Concert venue in Milwaukee Wisconsin

Vivarium is a 450 seat concert venue in Milwaukee, Wisconsin. It is operated by the Pabst Theater Group and it is located on the East side of Milwaukee in a strip mall.

== History ==
The concert venue is owned by the Pabst Theater Group and is located at 1818 N. Farwell Avenue in Milwaukee Wisconsin. The designed of the 450 seat venue was Kubala Washatko Architects. The concert hall was created from a vacant space. Its grand opening occurred in 2024.

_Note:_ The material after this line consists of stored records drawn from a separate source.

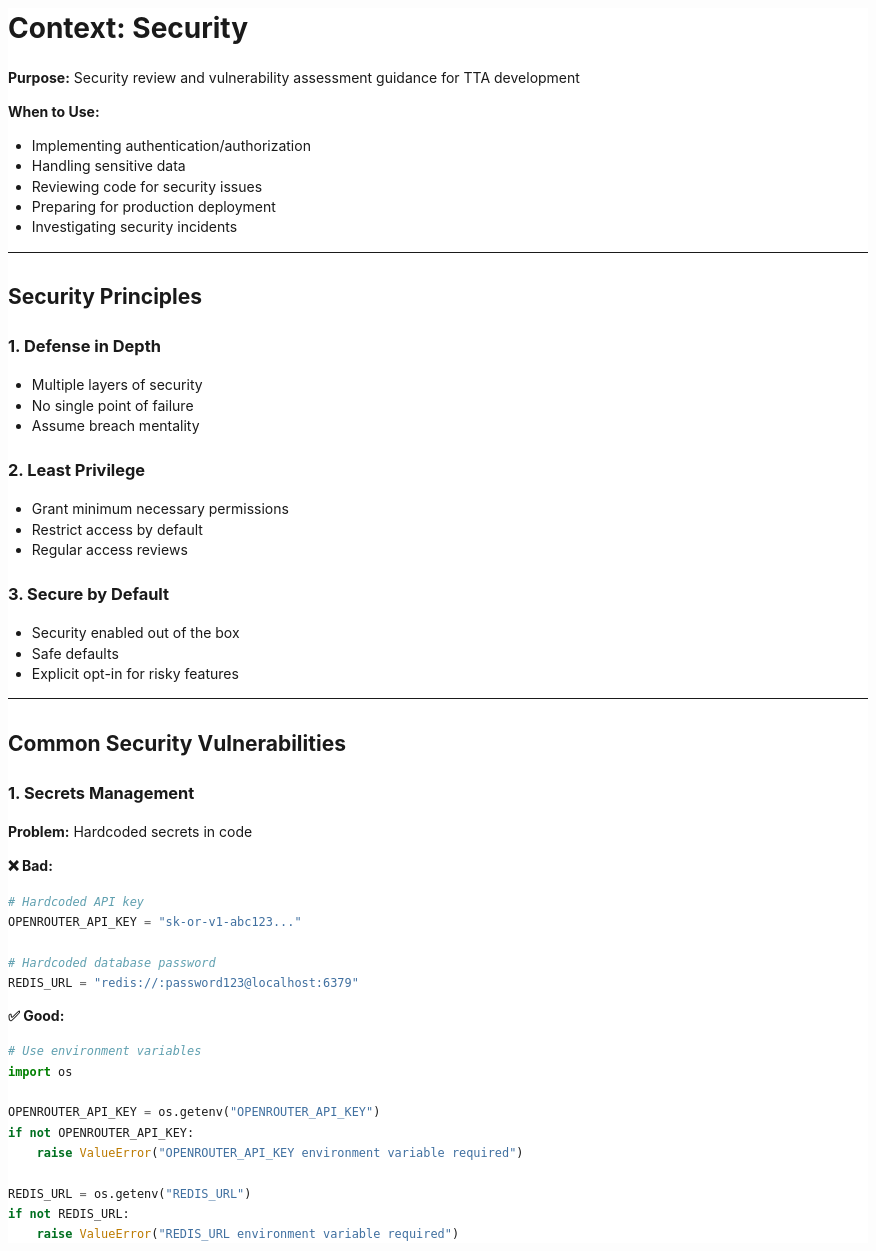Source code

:# Context: Security

**Purpose:** Security review and vulnerability assessment guidance for TTA development

**When to Use:**
- Implementing authentication/authorization
- Handling sensitive data
- Reviewing code for security issues
- Preparing for production deployment
- Investigating security incidents

---

## Security Principles

### 1. Defense in Depth
- Multiple layers of security
- No single point of failure
- Assume breach mentality

### 2. Least Privilege
- Grant minimum necessary permissions
- Restrict access by default
- Regular access reviews

### 3. Secure by Default
- Security enabled out of the box
- Safe defaults
- Explicit opt-in for risky features

---

## Common Security Vulnerabilities

### 1. Secrets Management

**Problem:** Hardcoded secrets in code

**❌ Bad:**
```python
# Hardcoded API key
OPENROUTER_API_KEY = "sk-or-v1-abc123..."

# Hardcoded database password
REDIS_URL = "redis://:password123@localhost:6379"
```

**✅ Good:**
```python
# Use environment variables
import os

OPENROUTER_API_KEY = os.getenv("OPENROUTER_API_KEY")
if not OPENROUTER_API_KEY:
    raise ValueError("OPENROUTER_API_KEY environment variable required")

REDIS_URL = os.getenv("REDIS_URL")
if not REDIS_URL:
    raise ValueError("REDIS_URL environment variable required")
```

On February 20, 2024, the first concert was held at the hall and hip-hop artists Wave Chapelle and Adorner played. The Vivarium's shows have general admission with a large floor area and a stage which is 2 ft off of the floor.

== Description ==
The building is located on the East side of Milwaukee in a strip mall. The interior walls are adorned with wood from Wisconsin trees which are 100 years old. The space has eight skylights. A local artist created lighting fixtures and the bathrooms feature large mirrors with built in lighting. The building also features cream city brick and living plants. Gary Witt, president and CEO of Pabst Theater Group said, "Upon entry, guests will be immersed in a truly living space, where an industrial aesthetic of brick and steel meets the lush serenity of real plants and greenery. It will be a living, breathing space...". The building also features a white arched ceiling and elevated beams which also carry plants.